Supporters are hoping S.B. 100 will stay clear of another bill aimed at increasing renewable generation across the West. A.B. 813, which has been speeding through committees, is more controversial for its focus on neighboring states.

It would begin the process of turning the state’s electricity grid operator into a regional transmission organization, a long-standing goal of Gov. Jerry Brown (D). Environmental groups are split on its potential to open up California’s grid to dirtier energy from neighboring states, as well as possible interference from Trump’s Federal Energy Regulatory Commission (Energywire, June 27).

“I don’t think any of us wants to make the link between this and regionalization,” said Kathryn Phillips, director of Sierra Club California, which opposes the regionalization bill for its potential to increase coal-fired generation in the short term, as a 2016 study by the California Independent System Operator found.

Both bills failed to advance in the Legislature last year due to disagreements between labor unions and renewables advocates (Energywire, Sept. 21, 2017).

“I’m not seeing the potential for that to happen again,” said Ralph Cavanagh, senior attorney and co-director of the Natural Resources Defense Council’s energy program. He argued that a regional grid would help California incorporate renewables more efficiently by avoiding the need to curtail excess solar, as the state is already having to do on some days. But he also said regionalization isn’t necessary to achieve the goals of S.B. 100.
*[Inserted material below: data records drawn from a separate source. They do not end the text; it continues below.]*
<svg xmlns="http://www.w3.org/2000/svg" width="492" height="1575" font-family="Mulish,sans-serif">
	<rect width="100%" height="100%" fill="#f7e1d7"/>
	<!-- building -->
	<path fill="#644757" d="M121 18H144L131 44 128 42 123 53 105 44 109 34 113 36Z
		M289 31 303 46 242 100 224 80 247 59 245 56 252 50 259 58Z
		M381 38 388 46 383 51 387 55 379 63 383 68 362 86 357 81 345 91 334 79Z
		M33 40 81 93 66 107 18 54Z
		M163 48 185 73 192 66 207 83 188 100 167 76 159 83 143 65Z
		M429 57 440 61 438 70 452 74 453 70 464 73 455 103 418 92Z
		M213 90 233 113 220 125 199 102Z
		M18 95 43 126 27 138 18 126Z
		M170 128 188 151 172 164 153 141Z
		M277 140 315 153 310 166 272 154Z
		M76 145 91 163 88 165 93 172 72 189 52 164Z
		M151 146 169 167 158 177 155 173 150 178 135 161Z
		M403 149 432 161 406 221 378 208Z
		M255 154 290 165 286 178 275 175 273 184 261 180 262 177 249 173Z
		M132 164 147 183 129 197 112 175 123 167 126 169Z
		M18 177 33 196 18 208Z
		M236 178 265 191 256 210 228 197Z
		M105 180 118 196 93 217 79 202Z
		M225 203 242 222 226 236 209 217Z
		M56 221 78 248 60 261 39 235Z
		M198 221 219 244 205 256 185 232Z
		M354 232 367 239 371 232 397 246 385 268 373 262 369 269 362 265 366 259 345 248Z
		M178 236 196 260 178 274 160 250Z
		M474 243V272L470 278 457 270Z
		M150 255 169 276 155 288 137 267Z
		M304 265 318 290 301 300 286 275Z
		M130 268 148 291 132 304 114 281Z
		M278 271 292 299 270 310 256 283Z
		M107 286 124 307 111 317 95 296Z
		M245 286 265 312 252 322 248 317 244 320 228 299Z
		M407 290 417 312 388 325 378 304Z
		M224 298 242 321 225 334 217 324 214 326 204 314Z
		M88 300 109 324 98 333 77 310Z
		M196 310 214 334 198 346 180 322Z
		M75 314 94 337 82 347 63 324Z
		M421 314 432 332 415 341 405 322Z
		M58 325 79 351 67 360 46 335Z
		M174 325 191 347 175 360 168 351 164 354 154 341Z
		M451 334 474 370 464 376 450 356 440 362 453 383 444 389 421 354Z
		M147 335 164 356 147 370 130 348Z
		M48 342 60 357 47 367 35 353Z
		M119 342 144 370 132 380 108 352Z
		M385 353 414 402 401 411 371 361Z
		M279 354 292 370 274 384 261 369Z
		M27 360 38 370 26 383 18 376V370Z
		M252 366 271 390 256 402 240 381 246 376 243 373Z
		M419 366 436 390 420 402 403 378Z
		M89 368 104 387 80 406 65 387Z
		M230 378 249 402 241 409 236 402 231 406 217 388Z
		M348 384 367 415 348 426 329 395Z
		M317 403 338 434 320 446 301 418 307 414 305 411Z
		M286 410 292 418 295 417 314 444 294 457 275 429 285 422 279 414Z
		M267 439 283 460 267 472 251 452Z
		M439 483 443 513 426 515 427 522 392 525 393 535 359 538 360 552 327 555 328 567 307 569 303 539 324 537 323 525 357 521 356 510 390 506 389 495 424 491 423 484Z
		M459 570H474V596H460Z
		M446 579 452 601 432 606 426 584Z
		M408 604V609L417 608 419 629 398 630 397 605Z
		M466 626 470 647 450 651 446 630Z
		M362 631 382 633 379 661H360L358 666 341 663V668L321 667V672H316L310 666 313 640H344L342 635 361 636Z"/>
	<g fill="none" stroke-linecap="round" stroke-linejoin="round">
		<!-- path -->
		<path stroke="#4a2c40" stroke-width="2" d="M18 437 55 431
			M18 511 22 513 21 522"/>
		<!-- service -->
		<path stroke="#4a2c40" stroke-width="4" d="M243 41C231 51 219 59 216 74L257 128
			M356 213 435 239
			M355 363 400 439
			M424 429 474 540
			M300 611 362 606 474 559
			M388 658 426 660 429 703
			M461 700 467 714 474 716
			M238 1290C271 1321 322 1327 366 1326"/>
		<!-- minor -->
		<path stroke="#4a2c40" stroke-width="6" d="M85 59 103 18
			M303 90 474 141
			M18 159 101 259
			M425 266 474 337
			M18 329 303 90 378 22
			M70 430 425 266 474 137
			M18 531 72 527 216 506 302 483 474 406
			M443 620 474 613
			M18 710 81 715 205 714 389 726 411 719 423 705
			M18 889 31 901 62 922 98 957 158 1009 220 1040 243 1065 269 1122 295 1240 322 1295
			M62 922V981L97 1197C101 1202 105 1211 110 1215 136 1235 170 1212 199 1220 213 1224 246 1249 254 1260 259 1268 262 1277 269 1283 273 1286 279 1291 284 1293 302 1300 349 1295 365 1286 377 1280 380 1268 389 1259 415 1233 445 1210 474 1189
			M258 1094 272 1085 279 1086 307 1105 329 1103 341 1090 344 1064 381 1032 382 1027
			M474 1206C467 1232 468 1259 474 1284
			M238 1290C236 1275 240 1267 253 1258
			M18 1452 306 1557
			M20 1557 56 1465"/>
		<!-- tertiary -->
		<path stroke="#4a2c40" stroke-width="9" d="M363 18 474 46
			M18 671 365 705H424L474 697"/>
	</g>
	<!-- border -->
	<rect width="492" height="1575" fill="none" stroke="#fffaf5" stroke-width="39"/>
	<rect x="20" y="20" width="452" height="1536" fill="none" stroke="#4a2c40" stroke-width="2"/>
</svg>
“It’s not essential,” he said. “We think it would be less costly and, in a whole host of ways, more straightforward to do it.”
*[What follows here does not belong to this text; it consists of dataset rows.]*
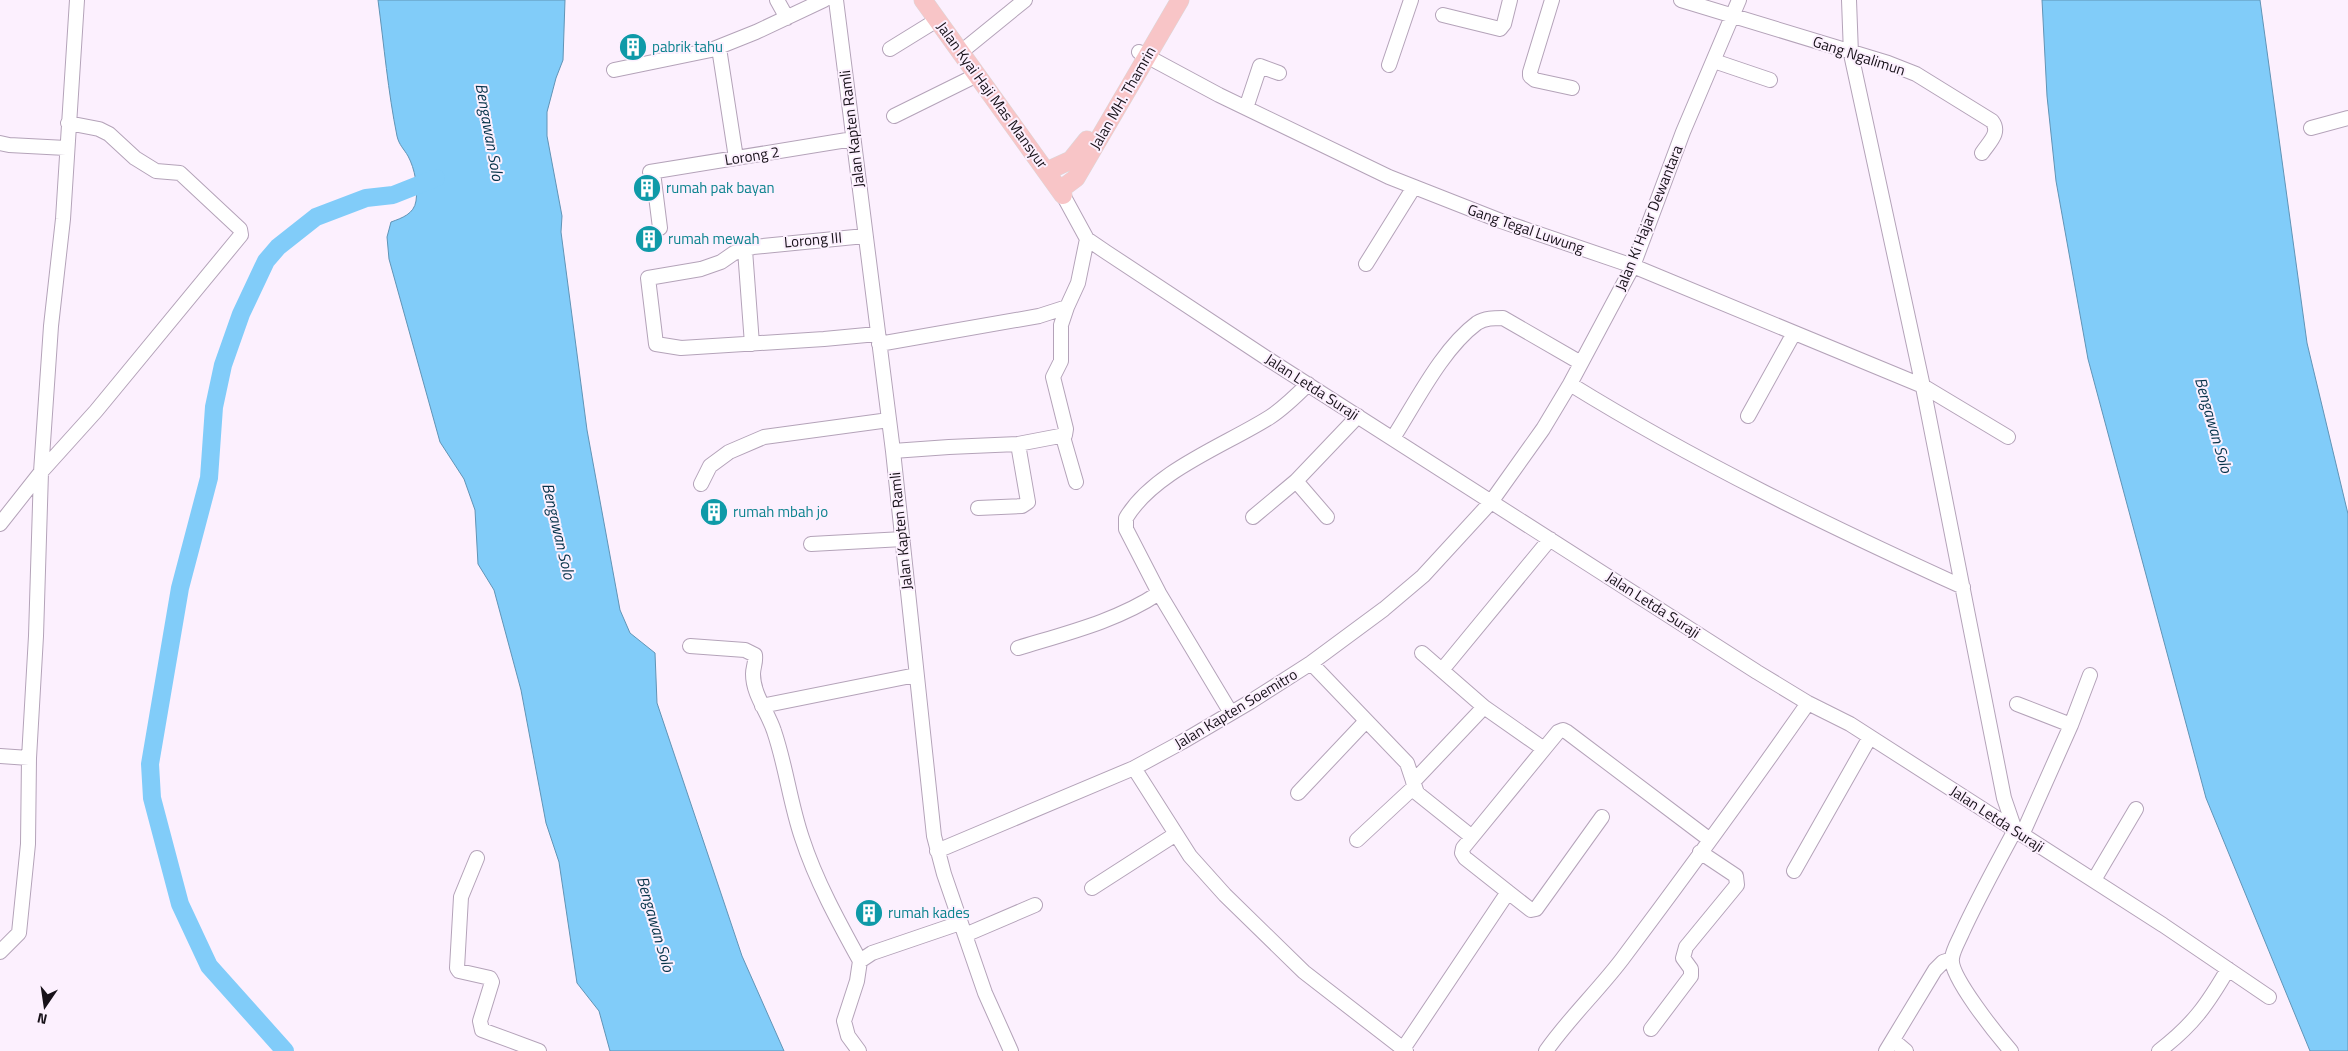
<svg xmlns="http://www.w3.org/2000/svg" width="2348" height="1051" font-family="'Titillium Web',sans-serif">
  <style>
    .water { fill: #81ccf9; stroke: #6194b6 }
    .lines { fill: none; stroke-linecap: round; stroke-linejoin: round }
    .river { stroke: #81ccf9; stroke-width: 18 }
    .minor-casing { stroke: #b4a3b9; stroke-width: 16 }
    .major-casing { stroke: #dad9da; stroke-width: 19 }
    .minor { stroke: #fff; stroke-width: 14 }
    .major { stroke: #f8c5c7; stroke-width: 18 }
    .labels { text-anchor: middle; stroke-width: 4; stroke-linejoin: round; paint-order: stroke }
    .culture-label { font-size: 15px; fill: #0d838f; stroke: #fcf0fe; text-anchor: start }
    .street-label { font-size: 15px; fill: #171119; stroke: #fcf0fe }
    .water-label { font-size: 16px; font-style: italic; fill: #06334a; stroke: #fcf0fe }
  </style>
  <rect width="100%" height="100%" fill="#fcf0fe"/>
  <path class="water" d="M378 0H565L563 60 556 78 547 112V136L562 216 561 232 587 430 620 610 630 633 655 653 657 703 742 956 784 1051H610L599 1011 577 983 559 862 546 823 521 690 494 590 478 564 475 510 464 479 440 442 389 259 387 237 391 222C402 218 414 214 416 201 418 187 415 169 408 156 404 149 399 145 397 136 388 92 384 45 378 0Z
    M2042 0H2260L2307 343 2348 514V1051H2310L2206 798 2088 359 2056 181 2047 96Z"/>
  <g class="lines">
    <path class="river" d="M285 1051 209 966 180 904 152 798 150 764 180 588 209 478 214 407 223 365 241 314 266 261 278 247 316 217 366 198 393 195 436 178"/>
    <defs>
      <path id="minor" d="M777 0 787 18
        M836 0 893 451 934 836 944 874 985 993 1011 1051
        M1552 0 1530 72V76L1535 80 1572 88
        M1681 0 1888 63 1916 74 1992 121C2001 133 1989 142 1982 153
        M1849 0 1851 54 1922 382 2004 798 2015 830C1997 864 1978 898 1962 933 1959 940 1953 950 1952 958 1949 976 1998 1036 2011 1051
        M1443 15 1500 29 1504 24 1510 0
        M719 48 736 158
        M890 49 937 20
        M961 52 1025 0
        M1139 52 1219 95 1389 177 1501 221 1633 266 1923 386 2008 437
        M1714 61 1770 80
        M1389 65 1411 0
        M614 70 711 50 756 32 824 0
        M1246 108 1260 66 1279 73
        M894 116 977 75
        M2311 128 2348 118
        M0 143 9 145 66 148
        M650 172 853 139
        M653 172 660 228
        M1063 195 1087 239 1106 252 1268 359 1757 672 1808 703 1850 724 2163 925 2269 997
        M865 236 753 247 734 253 721 262 701 269 648 278 656 344 681 348 824 339 877 334
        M745 250 752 344
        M1366 264 1414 187
        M879 344 1039 316 1067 307 1078 283 1087 239
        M1570 384C1696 462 1829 526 1963 587
        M1748 416 1794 333
        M1063 437 1076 482
        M1393 438C1416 402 1442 349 1477 323 1485 318 1494 318 1503 318L1581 363
        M893 451 949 447 1018 444 1065 435 1066 429 1053 377 1061 361V325L1067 307
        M701 484 710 466 729 452 764 437 889 420
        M978 508 1022 506 1028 502 1018 444
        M1253 517 1296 481
        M1327 517 1296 481 1358 416
        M0 524 41 472 96 411 241 235 240 229 180 173 156 171 135 158 109 134 99 129 68 123
        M811 544 903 539
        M690 646 745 650 755 655C756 663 753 667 753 674 753 695 768 712 774 731 786 766 790 803 802 838 816 881 838 921 860 961
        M1018 648C1067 633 1117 621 1159 593
        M1422 653 1484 707 1544 749 1558 732 1563 730 1567 732 1710 840
        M1311 663 1407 763 1417 793 1472 837
        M1442 670 1550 539
        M2017 704 2071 725
        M762 706 916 675
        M1231 713 1159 593 1126 529V518C1154 471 1226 445 1270 417 1285 407 1296 396 1308 384
        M0 756 29 758
        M1134 768 1190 856 1225 895 1304 972 1406 1051
        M1413 782 1484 707
        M1298 793 1366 721
        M2022 835 2071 725 2090 675
        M1357 840 1414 787
        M937 851 1134 768 1182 742 1250 702 1311 663 1384 609 1423 576 1491 502 1543 429 1570 384 1633 266 1683 132 1739 0
        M477 858 461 897 457 968 459 971 490 978 492 982 480 1021 482 1030 539 1051
        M1794 871 1870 737
        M2094 880 2136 809
        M1092 888 1176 834
        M1508 892 1531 910 1536 909 1602 817
        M965 935 1035 905
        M0 952 19 933 28 844 29 758 36 636 41 472 51 326 63 219 77 0
        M1651 1029 1691 976V969L1683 958 1686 947 1737 885 1736 876 1700 852
        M1893 1040 1906 1051
        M1403 1049 1508 892 1465 858 1462 853 1463 848 1544 749
        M859 1051 848 1036 844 1021 857 981 860 961 872 953 960 923
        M1546 1051C1569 1018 1599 990 1623 958 1686 874 1748 789 1808 703
        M1886 1051 1935 970 1943 962 1952 959
        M2159 1051C2193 1025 2207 1005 2228 969"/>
      <path id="major" d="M923 0 1063 195
        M1047 171 1071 160 1087 140
        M1060 190 1076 178 1180 0"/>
    </defs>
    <use href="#minor" class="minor-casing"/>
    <use href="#major" class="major-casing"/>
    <use href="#minor" class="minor"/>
    <use href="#major" class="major"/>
  </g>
  <defs>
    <symbol id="building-disc" viewBox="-11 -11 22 22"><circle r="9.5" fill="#0f9aa8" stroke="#fcf0fe"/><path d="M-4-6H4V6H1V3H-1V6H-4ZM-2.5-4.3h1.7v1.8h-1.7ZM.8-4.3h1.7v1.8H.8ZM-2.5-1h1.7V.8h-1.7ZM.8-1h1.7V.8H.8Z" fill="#fff"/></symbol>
  </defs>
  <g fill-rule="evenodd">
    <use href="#building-disc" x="617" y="31" width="32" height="32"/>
    <use href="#building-disc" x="631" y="172" width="32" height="32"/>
    <use href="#building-disc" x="633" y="223" width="32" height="32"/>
    <use href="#building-disc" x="698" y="496" width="32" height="32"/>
    <use href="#building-disc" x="853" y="897" width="32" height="32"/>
  </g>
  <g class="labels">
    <g class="culture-label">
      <text x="652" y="52">pabrik tahu</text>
      <text x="666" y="193">rumah pak bayan</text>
      <text x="668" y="244">rumah mewah</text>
      <text x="733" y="517">rumah mbah jo</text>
      <text x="888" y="918">rumah kades</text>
    </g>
    <g class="street-label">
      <text transform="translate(1859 56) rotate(18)" y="5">Gang Ngalimun</text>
      <text transform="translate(992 95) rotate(54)" y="5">Jalan Kyai Haji Mas Mansyur</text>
      <text transform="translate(1123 98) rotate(-60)" y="5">Jalan MH. Thamrin</text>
      <text transform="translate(852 129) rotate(-97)" y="5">Jalan Kapten Ramli</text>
      <text transform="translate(752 156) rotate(-9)" y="5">Lorong 2</text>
      <text transform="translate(1649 218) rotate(-68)" y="5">Jalan Ki Hajar Dewantara</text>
      <text transform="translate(1526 229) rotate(19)" y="5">Gang Tegal Luwung</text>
      <text transform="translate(813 240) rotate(-5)" y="5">Lorong III</text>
      <text transform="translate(1312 387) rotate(33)" y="5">Jalan Letda Suraji</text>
      <text transform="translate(901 531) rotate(-96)" y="5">Jalan Kapten Ramli</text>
      <text transform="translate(1653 605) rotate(33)" y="5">Jalan Letda Suraji</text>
      <text transform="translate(1236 709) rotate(-31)" y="5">Jalan Kapten Soemitro</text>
      <text transform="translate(1997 819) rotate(33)" y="5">Jalan Letda Suraji</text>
    </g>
    <g class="water-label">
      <text transform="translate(490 132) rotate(80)" y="6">Bengawan Solo</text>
      <text transform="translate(2214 425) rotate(74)" y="6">Bengawan Solo</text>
      <text transform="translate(559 531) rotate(77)" y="6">Bengawan Solo</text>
      <text transform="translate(656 924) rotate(74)" y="6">Bengawan Solo</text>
    </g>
  </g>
  <g transform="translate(45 1006) rotate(193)" stroke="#fcf0fe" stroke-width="4" paint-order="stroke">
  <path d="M0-4L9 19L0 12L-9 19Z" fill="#171119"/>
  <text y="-8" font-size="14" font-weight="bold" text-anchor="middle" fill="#171119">N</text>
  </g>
</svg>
Others are more inclined to draw a link between the bills, particularly those who want to ensure a role for specific, localized renewable resources like geothermal and hydroelectric power. “I don’t think it works unless we have a robust conversation about regionalization,” Assemblymember Eduardo Garcia (D) said at Tuesday’s hearing on S.B. 100.

Some of that conversation is taking place behind the scenes. Another version of S.B. 100 language currently in circulation would replace an explicit ban on out-of-state increases in emissions with a softer instruction to avoid those emissions “to the extent feasible.”

“The language essentially admits they’re anticipating a pollution increase from a regional grid,” Phillips said.

Other moving pieces include an upcoming proposal from the California Public Utilities Commission, expected to be released sometime this month. It would revise the amount that municipal electricity suppliers have to compensate utilities for the stranded costs the utilities incurred on behalf of departing customers.

And Brown and legislative leaders also announced plans this week to deal with utilities’ costs related to wildfire damages. PG&E has been pushing lawmakers to protect it from massive potential liabilities from last year’s wildfires by reforming the state’s legal doctrine of “inverse condemnation,” which requires not only the government but public and private utilities to pay for the taking of private property (Energywire, June 15).

That conversation is sucking air out of other negotiations and making outcomes less predictable, Phillips said.

“What we’re seeing this year is sort of a weirdness associated with all the energy bills that’s affected by how do you deal with wildfires and the utilities,” she said.